Ce n’est pas la moindre des réalisations de François que d’avoir donné espoir aux personnes et couples LGBTQIA +, qui expriment la flamme de leur foi comme de leur amour. Le second enjeu, plus fondamental, est la nécessité d’un réel travail théologique ouvrant la voie à un changement doctrinal, et non plus seulement pastoral.
Un nécessaire renouveau de la théologie morale
L’argumentaire catholique, fondé sur la notion de « loi naturelle », ne pourra évoluer que par davantage de dialogue avec les sciences sociales, et par une vraie liberté d’innovation théologique. Or, en matière de morale sexuelle, la parole des théologiennes ou théologiens dans les institutions catholiques est souvent bridée, et ne peut entrer en contradiction directe avec les énoncés du Vatican
Sans renouveau de la théologie morale, il est impossible d’espérer des avancées. La place des personnes LGBTQIA+, des couples et des familles « irrégulières » selon le Vatican restera soumise à l’épée de Damoclès d’une condamnation morale, et l’Eglise catholique ne pourra prétendre à un vrai visage d’inclusion.

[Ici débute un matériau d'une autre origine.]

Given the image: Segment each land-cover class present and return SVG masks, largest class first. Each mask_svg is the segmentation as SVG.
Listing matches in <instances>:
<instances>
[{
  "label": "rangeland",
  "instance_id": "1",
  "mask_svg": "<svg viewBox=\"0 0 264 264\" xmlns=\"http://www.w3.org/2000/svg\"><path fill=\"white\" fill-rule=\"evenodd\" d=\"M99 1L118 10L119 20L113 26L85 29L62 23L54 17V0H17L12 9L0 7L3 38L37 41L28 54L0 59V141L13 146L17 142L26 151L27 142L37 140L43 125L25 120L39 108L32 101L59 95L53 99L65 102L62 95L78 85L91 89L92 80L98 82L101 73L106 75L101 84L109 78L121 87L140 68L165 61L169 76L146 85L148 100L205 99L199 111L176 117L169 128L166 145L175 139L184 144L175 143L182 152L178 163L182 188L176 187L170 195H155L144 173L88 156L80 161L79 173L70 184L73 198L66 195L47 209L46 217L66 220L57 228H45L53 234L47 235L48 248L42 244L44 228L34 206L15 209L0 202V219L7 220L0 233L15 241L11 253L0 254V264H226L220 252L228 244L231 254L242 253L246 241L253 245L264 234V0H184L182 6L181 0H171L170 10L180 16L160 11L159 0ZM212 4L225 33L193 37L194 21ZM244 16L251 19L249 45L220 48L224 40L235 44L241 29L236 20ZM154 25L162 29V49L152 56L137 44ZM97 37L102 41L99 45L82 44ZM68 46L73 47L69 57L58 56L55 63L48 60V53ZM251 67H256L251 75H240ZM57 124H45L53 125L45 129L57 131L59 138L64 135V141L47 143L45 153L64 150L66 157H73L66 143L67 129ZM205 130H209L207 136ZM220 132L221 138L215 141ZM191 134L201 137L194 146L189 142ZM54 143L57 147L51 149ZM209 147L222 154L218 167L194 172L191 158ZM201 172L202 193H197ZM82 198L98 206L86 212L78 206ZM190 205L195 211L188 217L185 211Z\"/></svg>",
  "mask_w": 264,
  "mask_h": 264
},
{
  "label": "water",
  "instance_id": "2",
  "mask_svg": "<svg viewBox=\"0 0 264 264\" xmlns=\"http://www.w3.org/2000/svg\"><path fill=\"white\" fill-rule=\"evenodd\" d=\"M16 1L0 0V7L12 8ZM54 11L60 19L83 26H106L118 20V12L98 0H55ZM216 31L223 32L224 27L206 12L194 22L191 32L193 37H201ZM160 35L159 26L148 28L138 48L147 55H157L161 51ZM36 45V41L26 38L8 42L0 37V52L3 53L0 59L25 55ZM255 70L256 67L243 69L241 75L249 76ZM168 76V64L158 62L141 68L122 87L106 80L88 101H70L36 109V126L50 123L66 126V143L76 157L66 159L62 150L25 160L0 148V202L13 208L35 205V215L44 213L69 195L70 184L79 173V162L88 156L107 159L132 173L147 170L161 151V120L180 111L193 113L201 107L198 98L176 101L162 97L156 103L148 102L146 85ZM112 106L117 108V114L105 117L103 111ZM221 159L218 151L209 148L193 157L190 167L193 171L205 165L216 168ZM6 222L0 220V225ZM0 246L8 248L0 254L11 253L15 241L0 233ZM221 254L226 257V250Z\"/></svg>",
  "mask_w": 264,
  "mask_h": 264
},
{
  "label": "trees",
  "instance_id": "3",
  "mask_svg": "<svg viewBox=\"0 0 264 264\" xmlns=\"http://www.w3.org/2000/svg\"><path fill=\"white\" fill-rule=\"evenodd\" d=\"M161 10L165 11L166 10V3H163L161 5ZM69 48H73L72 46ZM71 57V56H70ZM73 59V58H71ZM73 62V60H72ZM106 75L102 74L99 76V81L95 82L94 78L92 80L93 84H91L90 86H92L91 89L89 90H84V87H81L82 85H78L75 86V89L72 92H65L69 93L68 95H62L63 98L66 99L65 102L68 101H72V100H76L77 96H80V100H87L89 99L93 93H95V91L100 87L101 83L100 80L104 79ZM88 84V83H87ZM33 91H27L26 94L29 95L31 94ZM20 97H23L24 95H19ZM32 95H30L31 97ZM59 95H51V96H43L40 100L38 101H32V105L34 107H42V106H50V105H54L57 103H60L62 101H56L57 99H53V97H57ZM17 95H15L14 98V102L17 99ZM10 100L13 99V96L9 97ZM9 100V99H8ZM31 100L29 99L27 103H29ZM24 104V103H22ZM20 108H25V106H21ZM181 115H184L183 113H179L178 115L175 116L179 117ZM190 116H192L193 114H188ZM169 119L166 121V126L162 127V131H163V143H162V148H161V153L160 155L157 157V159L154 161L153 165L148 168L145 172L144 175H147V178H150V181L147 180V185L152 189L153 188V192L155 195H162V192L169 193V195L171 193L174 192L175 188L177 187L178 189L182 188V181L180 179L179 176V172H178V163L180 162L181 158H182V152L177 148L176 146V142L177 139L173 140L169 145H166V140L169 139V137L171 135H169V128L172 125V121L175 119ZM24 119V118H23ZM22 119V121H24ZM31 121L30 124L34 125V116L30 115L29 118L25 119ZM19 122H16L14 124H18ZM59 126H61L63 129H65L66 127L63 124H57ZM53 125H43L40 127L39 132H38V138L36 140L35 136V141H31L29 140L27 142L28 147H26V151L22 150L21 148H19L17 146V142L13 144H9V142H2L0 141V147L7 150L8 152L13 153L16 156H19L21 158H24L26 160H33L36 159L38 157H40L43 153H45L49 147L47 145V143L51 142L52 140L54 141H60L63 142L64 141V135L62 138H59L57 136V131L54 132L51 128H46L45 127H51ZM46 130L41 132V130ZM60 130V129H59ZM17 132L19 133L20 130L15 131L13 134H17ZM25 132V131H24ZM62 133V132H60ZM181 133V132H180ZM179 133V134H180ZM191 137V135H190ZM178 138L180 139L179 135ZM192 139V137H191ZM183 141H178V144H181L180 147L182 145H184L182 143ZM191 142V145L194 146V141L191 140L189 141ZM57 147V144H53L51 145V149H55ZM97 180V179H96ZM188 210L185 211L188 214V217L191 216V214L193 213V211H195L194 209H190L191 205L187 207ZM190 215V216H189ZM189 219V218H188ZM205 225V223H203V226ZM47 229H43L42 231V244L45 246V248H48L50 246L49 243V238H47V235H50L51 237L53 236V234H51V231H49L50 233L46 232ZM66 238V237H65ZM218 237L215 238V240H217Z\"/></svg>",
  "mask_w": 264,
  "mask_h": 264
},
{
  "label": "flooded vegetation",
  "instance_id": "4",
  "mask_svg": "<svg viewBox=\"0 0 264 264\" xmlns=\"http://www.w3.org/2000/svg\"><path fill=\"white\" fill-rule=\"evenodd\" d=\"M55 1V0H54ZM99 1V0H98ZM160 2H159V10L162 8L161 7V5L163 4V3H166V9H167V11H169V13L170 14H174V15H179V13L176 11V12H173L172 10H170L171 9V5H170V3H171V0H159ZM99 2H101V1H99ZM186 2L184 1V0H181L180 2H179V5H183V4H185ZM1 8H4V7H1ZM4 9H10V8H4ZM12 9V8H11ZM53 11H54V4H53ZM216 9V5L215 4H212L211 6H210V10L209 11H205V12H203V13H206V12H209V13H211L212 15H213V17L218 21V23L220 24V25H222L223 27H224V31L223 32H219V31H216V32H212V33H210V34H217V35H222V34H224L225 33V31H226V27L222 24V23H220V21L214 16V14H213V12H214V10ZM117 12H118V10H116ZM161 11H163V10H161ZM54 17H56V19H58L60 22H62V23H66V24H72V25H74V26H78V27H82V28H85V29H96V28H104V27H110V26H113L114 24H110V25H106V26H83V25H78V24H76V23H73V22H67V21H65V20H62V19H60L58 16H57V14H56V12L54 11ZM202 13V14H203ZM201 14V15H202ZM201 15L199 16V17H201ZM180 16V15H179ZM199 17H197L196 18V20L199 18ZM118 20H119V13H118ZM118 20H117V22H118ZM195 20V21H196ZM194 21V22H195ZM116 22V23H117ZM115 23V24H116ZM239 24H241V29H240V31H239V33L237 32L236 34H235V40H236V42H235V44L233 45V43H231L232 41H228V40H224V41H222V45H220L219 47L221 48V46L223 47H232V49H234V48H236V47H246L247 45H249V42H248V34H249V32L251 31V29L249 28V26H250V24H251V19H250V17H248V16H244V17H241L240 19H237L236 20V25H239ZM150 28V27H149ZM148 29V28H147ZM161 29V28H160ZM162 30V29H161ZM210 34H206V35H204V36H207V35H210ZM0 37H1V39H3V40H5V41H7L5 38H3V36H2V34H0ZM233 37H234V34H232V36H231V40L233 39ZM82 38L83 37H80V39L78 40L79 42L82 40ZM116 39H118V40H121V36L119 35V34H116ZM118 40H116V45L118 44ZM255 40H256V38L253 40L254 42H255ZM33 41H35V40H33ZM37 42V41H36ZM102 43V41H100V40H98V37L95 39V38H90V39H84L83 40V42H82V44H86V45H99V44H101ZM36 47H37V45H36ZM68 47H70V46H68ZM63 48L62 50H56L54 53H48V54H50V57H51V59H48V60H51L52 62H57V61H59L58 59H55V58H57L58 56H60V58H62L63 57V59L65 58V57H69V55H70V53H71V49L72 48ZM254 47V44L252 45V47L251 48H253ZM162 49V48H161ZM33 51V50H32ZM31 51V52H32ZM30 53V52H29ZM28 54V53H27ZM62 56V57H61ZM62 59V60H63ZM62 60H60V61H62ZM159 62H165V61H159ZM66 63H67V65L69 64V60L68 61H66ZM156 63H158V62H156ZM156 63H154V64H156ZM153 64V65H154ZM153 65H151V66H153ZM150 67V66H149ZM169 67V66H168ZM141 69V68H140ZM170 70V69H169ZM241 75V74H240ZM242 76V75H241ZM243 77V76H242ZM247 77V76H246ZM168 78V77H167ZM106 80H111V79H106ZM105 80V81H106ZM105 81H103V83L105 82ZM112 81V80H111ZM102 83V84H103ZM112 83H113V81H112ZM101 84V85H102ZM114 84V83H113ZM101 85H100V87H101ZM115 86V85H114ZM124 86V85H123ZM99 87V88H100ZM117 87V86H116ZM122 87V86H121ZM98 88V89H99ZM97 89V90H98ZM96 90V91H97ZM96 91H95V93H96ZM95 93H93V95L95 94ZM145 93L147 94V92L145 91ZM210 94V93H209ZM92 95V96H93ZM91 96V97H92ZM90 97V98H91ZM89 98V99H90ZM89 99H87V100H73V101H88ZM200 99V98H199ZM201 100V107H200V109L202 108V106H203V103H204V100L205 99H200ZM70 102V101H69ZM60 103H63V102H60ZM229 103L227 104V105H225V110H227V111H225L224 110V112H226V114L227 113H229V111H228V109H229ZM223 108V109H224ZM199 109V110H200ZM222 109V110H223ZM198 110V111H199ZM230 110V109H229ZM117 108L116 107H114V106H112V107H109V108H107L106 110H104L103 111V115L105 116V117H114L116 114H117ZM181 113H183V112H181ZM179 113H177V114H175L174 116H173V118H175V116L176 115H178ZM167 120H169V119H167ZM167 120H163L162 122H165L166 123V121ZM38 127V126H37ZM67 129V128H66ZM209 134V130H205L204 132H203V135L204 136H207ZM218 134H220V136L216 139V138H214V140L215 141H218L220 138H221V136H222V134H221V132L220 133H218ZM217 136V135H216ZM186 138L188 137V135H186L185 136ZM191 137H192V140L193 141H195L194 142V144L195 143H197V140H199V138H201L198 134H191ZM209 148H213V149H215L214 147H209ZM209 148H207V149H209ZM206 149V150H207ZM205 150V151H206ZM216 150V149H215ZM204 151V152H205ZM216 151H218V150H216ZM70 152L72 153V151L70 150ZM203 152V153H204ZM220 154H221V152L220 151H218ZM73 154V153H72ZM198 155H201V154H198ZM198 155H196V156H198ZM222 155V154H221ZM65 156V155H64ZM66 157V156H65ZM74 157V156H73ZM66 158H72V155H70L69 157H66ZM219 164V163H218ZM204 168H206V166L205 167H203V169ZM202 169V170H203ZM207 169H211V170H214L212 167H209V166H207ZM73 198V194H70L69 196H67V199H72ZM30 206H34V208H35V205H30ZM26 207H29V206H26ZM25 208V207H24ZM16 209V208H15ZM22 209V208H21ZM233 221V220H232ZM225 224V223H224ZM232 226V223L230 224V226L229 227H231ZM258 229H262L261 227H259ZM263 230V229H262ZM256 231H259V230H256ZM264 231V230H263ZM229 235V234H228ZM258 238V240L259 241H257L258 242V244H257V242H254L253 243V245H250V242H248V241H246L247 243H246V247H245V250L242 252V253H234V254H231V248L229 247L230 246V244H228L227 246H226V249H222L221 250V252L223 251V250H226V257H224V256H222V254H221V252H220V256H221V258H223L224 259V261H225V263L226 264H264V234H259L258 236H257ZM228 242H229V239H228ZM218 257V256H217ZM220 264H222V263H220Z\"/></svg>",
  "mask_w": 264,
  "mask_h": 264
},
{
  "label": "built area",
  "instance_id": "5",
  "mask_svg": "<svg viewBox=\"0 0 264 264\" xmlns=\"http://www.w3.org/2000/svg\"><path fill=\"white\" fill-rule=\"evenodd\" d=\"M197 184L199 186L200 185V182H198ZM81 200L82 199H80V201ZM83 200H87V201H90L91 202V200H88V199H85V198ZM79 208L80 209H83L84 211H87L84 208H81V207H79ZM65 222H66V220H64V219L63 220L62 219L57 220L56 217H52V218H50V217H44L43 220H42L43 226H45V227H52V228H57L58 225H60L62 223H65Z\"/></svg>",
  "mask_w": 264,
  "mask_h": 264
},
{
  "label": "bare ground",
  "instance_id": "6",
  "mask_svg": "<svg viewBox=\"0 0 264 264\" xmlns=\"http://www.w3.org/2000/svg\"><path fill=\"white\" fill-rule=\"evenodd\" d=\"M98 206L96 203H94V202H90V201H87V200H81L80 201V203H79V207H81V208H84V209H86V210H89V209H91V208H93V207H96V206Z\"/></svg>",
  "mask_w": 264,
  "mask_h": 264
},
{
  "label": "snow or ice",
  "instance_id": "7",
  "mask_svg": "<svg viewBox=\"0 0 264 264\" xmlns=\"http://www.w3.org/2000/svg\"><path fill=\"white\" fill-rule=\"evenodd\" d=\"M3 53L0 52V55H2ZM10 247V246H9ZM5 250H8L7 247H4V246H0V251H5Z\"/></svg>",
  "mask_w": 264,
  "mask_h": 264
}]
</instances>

Signataires : Cyrille de Compiègne, porte-parole de D & J Arc-en-ciel (anciennement David & Jonathan), association LGBTI+ chrétienne ouverte à toutes et tous ; Alix, coprésidente, et Gabriel Sampaio, coprésident de D & J Arc-en-ciel (David & Jonathan) ; Florence Euverte, cofondatrice de Reconnaissance, association fondée par des catholiques parents de personnes homosexuelles ; Anthony Favier, historien et membre de D & J Arc-en-ciel ; Francis Coffinet, écrivain et membre de D & J Arc-en-ciel.